El 16 de febrero estará de cumpleaños una  persona que ha hecho su vida entre coros, alumnos, pianos, partituras y academias, porque aquí en Matanzas muy pocas personas sabrían identificar a una mujer llamada Celaida Menéndez Montero, solo bastaría decir Maricusa para que varias generaciones de alumnos suyos  sonrían ante  el recuerdo de  alguien que ha vivido la música intensamente, desde la experiencia de la pedagogía.

Parte de una familia  de músicos y pedagogos. Su  hermana Josefina Menéndez fue una excelente pianista que ganó la medalla Hubert de Blank en el Conservatorio Nacional, quien junto a  su madre abrió una academia en la casa. En ese ambiente transcurrieron sus primeros años, hasta que al cumplir los quince, Celaida comenzó a dar clases, su mamá lo permitió para ver cómo se desenvolvía.

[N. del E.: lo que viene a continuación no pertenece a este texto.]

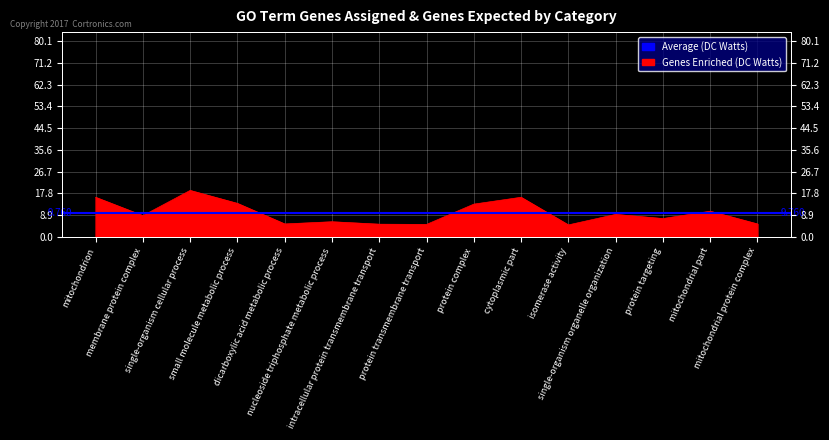

What is the label of the 13th point from the left?

protein targeting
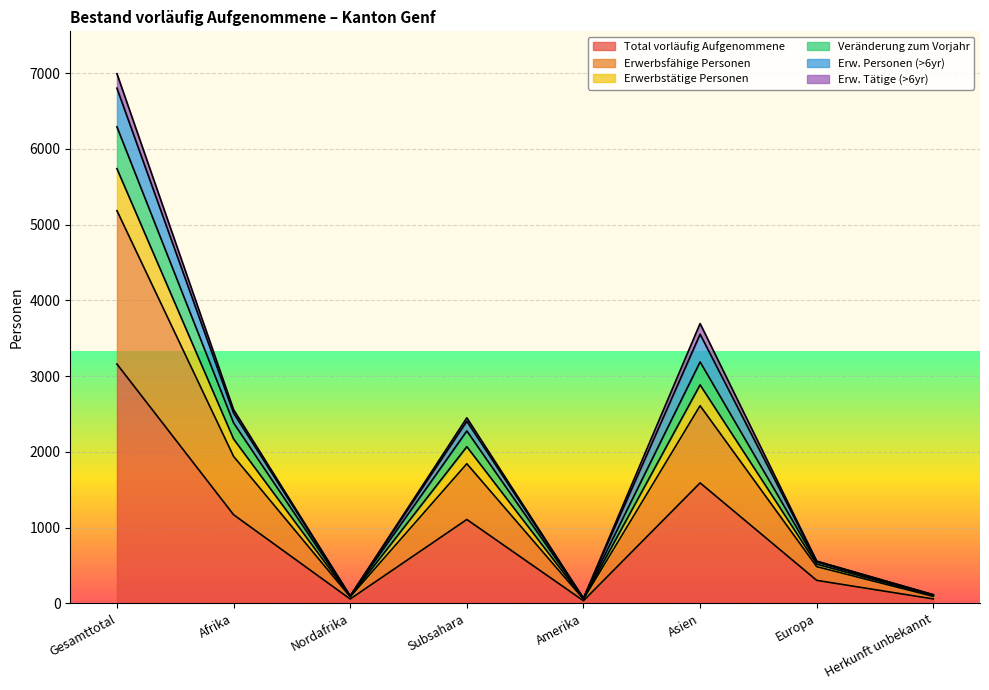

At which label does Total vorläufig Aufgenommene reach its peak?

Gesamttotal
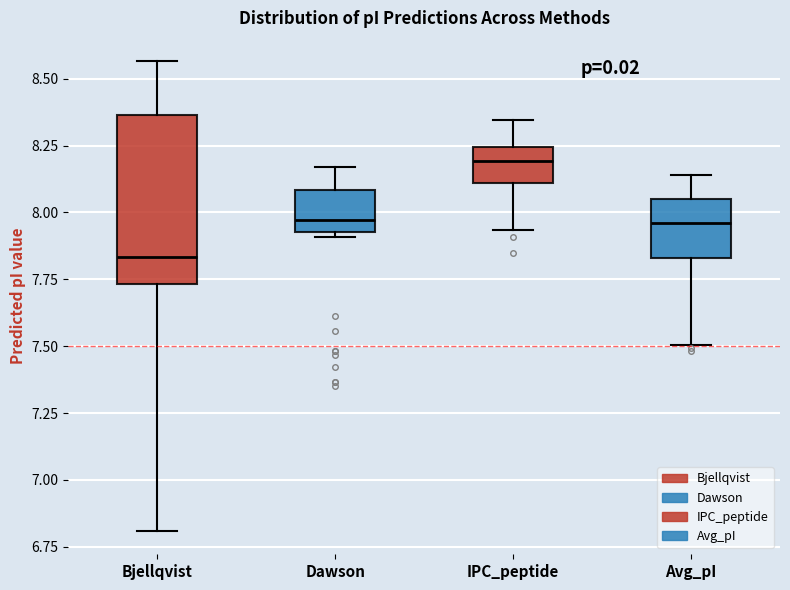

Reading left to right, read every box against the y-axis: the position of its median line, the range the box covers, and the ends of its whiskers. The values are not printed on the chart, so give them approximately, as read against the axis.

Bjellqvist: median 7.85, box 7.75 to 8.35, whiskers 6.80 to 8.55
Dawson: median 7.95 (just above the box's lower edge), box 7.95 to 8.10, whiskers 7.90 to 8.15
IPC_peptide: median 8.20, box 8.10 to 8.25, whiskers 7.95 to 8.35
Avg_pI: median 7.95, box 7.85 to 8.05, whiskers 7.50 to 8.15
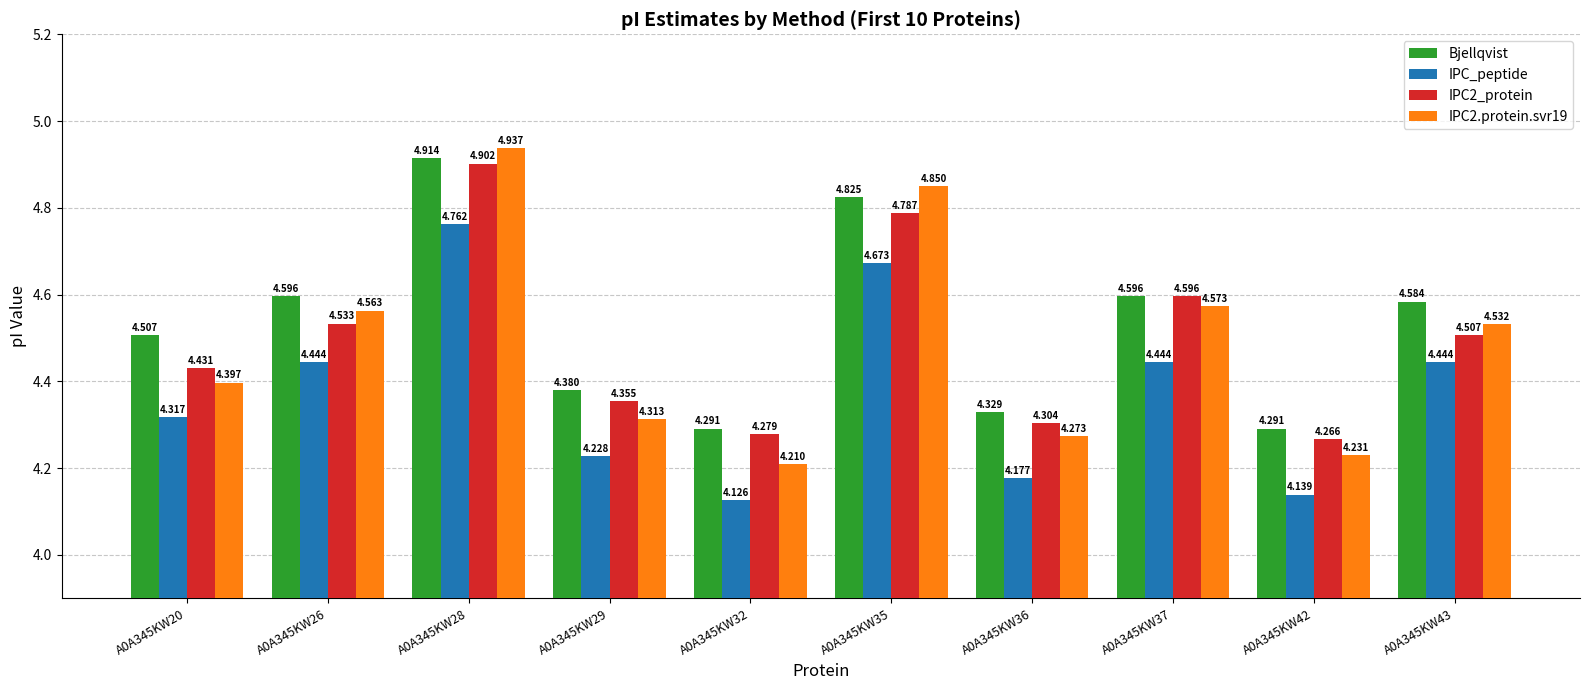

Is the value of Bjellqvist at A0A345KW43 greater than the value of IPC2_protein at A0A345KW37?

No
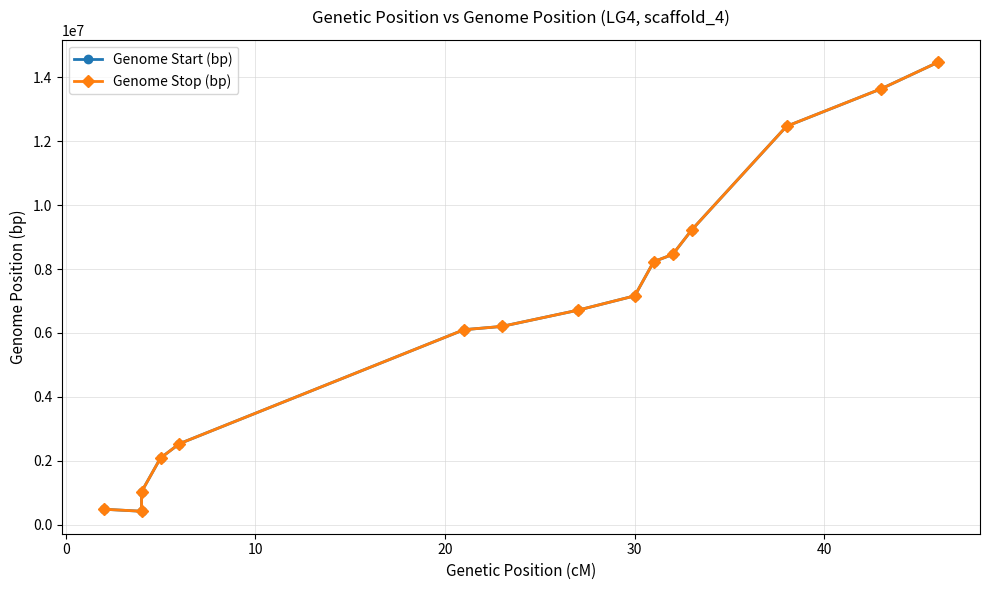

Is the value of Genome Stop (bp) at 7 greater than the value of Genome Start (bp) at 0?

Yes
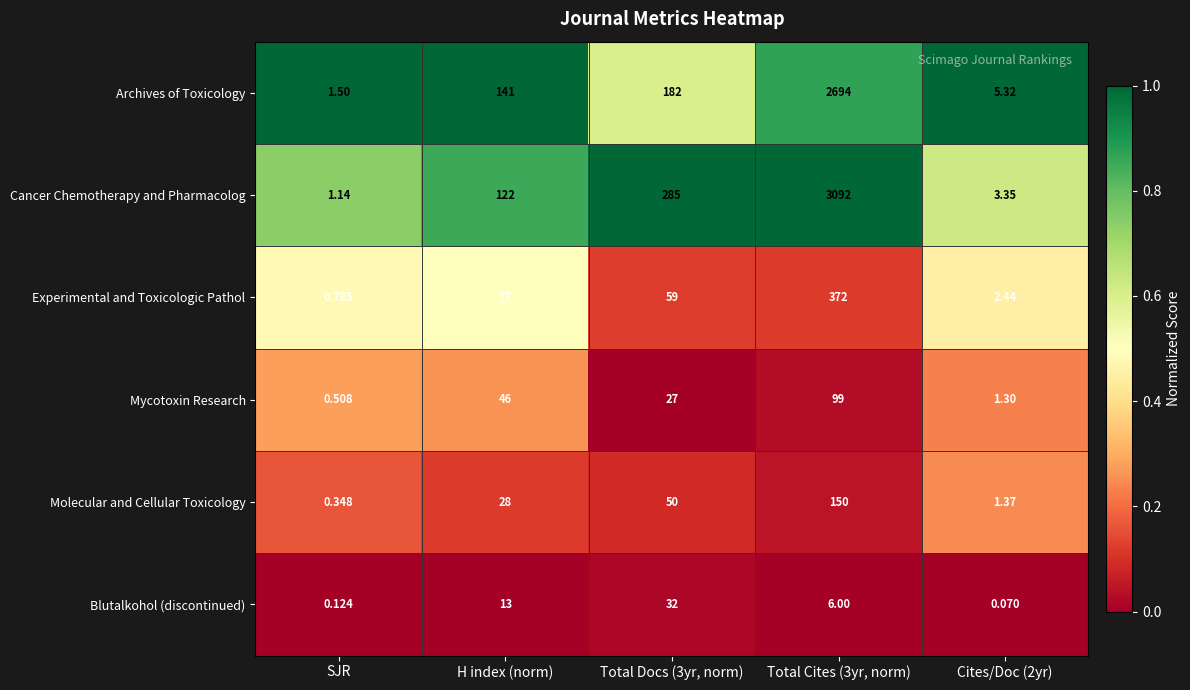

At Total Cites (3yr, norm), list the series in order from largest to smallest.

Cancer Chemotherapy and Pharmacolog, Archives of Toxicology, Experimental and Toxicologic Pathol, Molecular and Cellular Toxicology, Mycotoxin Research, Blutalkohol (discontinued)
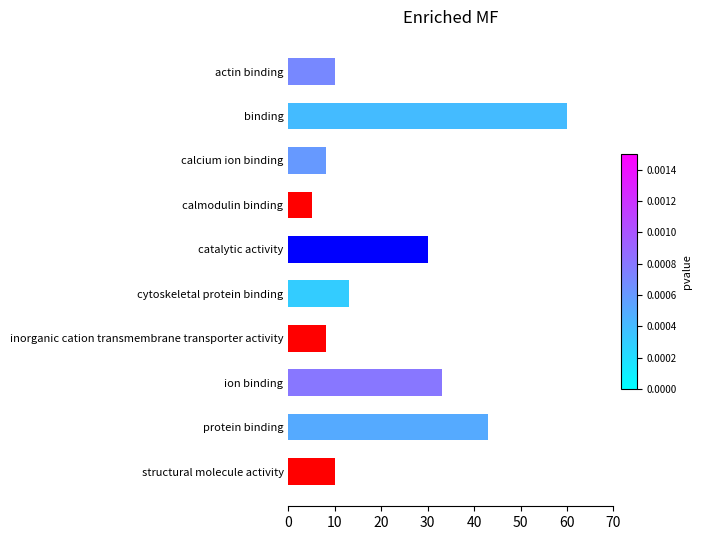

True or false: the data shows 25 at protein binding.

False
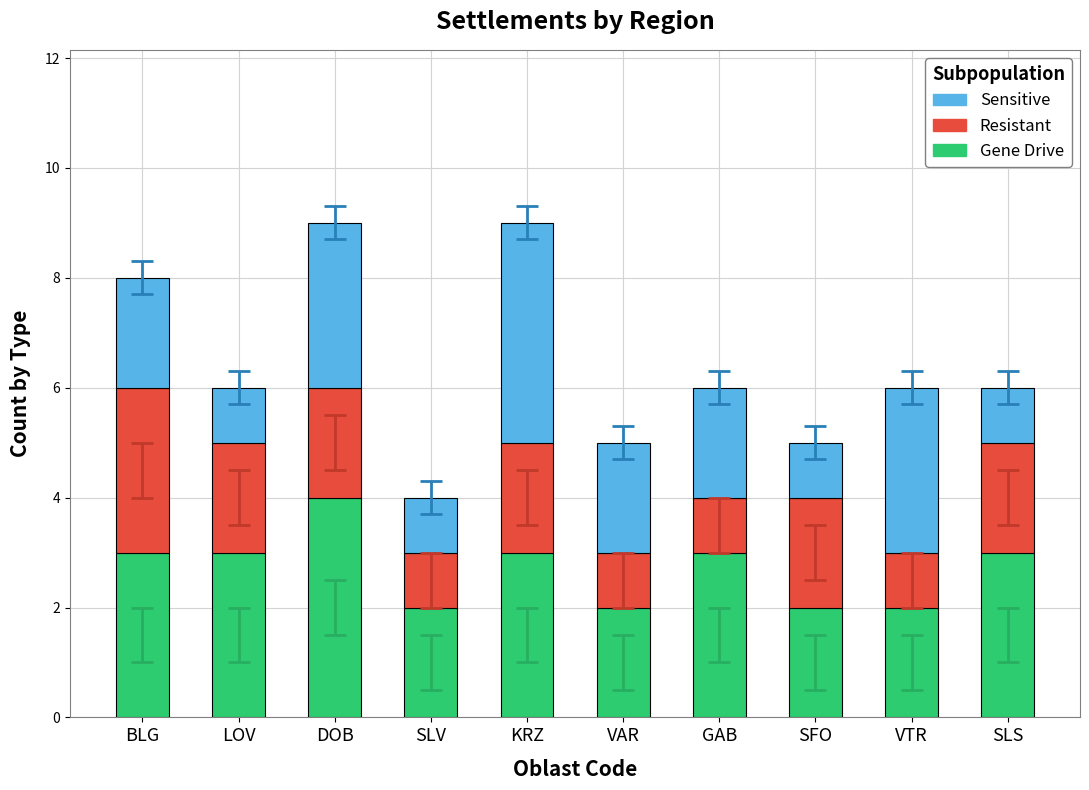

Which category has the highest value in the Gene Drive series?

DOB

¨En 1962, ya graduada comienza a impartir clases formalmente en la Escuela de Artes (de Matanzas). Ese trabajo del aula fue fundamental para ella como creadora, pues le permitió reconocer las necesidades del niño en el aspecto musical.  Desde entonces empezó a crear los famosos materiales educativos para familiarizar a los pequeños con el lenguaje de la música, fue así que surgió su primer pasatiempo musical. Un pequeño folleto que llegó hasta la Editora Nacional, Ciudad de La Habana: Cantorcito. Pasatiempo Musical.

Su experiencia pedagógica la llevó al trabajo discográfico. Entre 1991 y 1992 hizo su primer disco con  la  EGREM y fue premiado ese año. Después, pasados varios años, en 1997, hizo el segundo disco, con Géminis Productions y RTV Comercial, Un Verano feliz, un cuento y seis temas musicales que fue nominado a los Premios Cubadisco. De ahí salieron  las ediciones bilingües que se han presentado en las últimas Ferias del Libro. Su último disco tuvo otra connotación al musicalizar una serie de versos a la destacada poetiza Carilda Oliver Labra.

“Si yo volviera a nacer, volvería a ser Maricusa. No me puedo quejar de lo vivido, del amor  que he recibido en mi experiencia de vida. Tuve a mi madre que era una mujer muy inteligente, una maestra que me enseñó mucho y que la disfruté durante 47 años de mi vida recibiendo su caudal de experiencia y amor. Ahora trabajo mucho porque yo quisiera dejar un rastro en la vida, yo tengo los libros y los discos, pero hace varios años, que estoy tratando de dejar un rastro”.